Mais ce que l'on retient d'Ōkami après avoir passé une dizaine d'heure à arpenter les plaines nippones, c'est cette ambiance poétique, unique et si particulière.
C'est bien simple, Ōkami est pour moi LE plus beau jeu auquel j'ai eu la chance de jouer.
Les graphismes en cel-shading sont de très bonne qualité (il faut rappeler qu'il est d'abord sorti sur une PS2 en fin de vie), mais c'est surtout la direction artistique qui dépasse tout ce qu'on avait pu voir ailleurs. Il faut savoir qu'avant d'emprunter la voie du cel-shading et de s'inspirer des estampes japonaises et autres Lavis, le studio avait d'abord prévu un aspect plus réaliste pour leur jeu.
Heureusement pour nous, ils se sont ravisés, et ont accouché d'une des plus belles oeuvre vidéo-ludique qu'il soit.
La direction artistique innovante à d'ailleurs été récompensée à de nombreuses reprises, tout comme sa sublime bande-originale inspirée par la musique traditionnelle japonaise, notamment par des prix BAFTA en 2007.

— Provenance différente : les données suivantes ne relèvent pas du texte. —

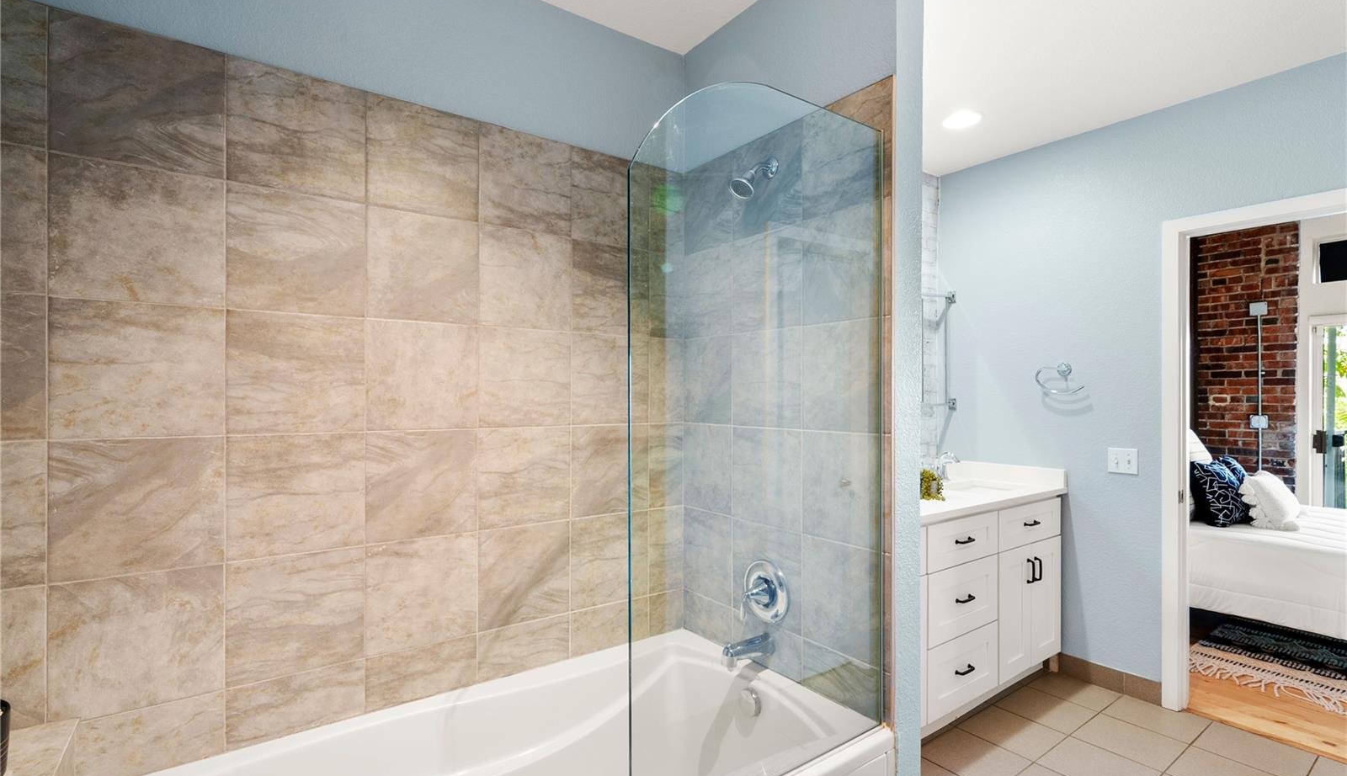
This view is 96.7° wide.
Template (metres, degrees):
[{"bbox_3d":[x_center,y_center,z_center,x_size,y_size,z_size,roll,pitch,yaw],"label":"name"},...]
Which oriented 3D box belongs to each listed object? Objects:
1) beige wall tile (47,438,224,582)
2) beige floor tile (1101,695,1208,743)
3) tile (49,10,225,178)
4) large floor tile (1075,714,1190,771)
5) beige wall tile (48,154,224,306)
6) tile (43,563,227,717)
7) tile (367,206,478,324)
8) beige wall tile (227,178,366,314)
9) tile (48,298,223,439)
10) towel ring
[{"bbox_3d":[-1.210,0.268,1.356,0.302,0.302,0.010,0,-1,-36],"label":"beige wall tile"},{"bbox_3d":[2.040,1.400,2.535,0.267,0.010,0.299,0,-1,-36],"label":"beige floor tile"},{"bbox_3d":[-1.195,-0.647,1.352,0.300,0.302,0.010,0,-1,-36],"label":"tile"},{"bbox_3d":[1.801,1.398,2.365,0.296,0.010,0.300,0,-1,-36],"label":"large floor tile"},{"bbox_3d":[-1.208,-0.344,1.360,0.302,0.302,0.010,0,-1,-36],"label":"beige wall tile"},{"bbox_3d":[-1.213,0.577,1.361,0.301,0.303,0.011,0,0,-35],"label":"tile"},{"bbox_3d":[-0.711,-0.342,1.714,0.301,0.303,0.011,0,0,-35],"label":"tile"},{"bbox_3d":[-0.950,-0.340,1.525,0.300,0.302,0.010,0,-1,-36],"label":"beige wall tile"},{"bbox_3d":[-1.196,-0.037,1.347,0.300,0.302,0.010,0,-1,-36],"label":"tile"},{"bbox_3d":[1.886,-0.044,2.913,0.068,0.155,0.208,0,-1,-35],"label":"towel ring"}]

Pourtant, Ōkami est également victime d'un triste sort, bien qu'ayant reçu de très très nombreuses éloges de la part des professionnels du milieu, des critiques, et des joueurs, et s'être vu remettre le prix de jeu de l'année 2006, puis même être désigné en 2007 par IGN comme 19eme meilleur jeu de tous les temps, Ōkami a souffert de ventes désastreuses pour un jeu si ambitieux.
Le nombre de ventes ne dépassant pas les 600 000 dans le monde en 2009, trois ans après sa sortie, Ōkami a même obtenu le très peu convoité prix du "Jeu de l'année ayant connu le moins grand succès commercial" en 2010, décerné par le Guinness des records.
Cet échec commercial fut en partie responsable de la dissolution du studio Clover (bien que le départ de Capcom de Mikami, Kamiya et Inaba, parti fonder le futur studio Platinum Games, donna le coup de grâce).
Et bien qu'étant considéré, par la plupart de ceux qui y ont touché, comme un chef-d'oeuvre, Ōkami n'a jamais reçu la reconnaissance auquel il a le droit de la part de l'éditeur Capcom.
Certes nous avons eu droit à un portage WII, puis PS3 du jeu, et même à une (très) timide "suite" sur Nintendo DS, Ōkami Den, mais aucune véritable suite n'est en projet, et il en sera très probablement ainsi pour toujours.
Et c'est peut-être pas si mal comme ça, Ōkami est et restera un trésor, un jardin d'Eden, un El Dorado du monde vidéo ludique, dans lequel, en cas de doutes, ou durant des temps sombres, il est toujours bon de venir se ressourcer.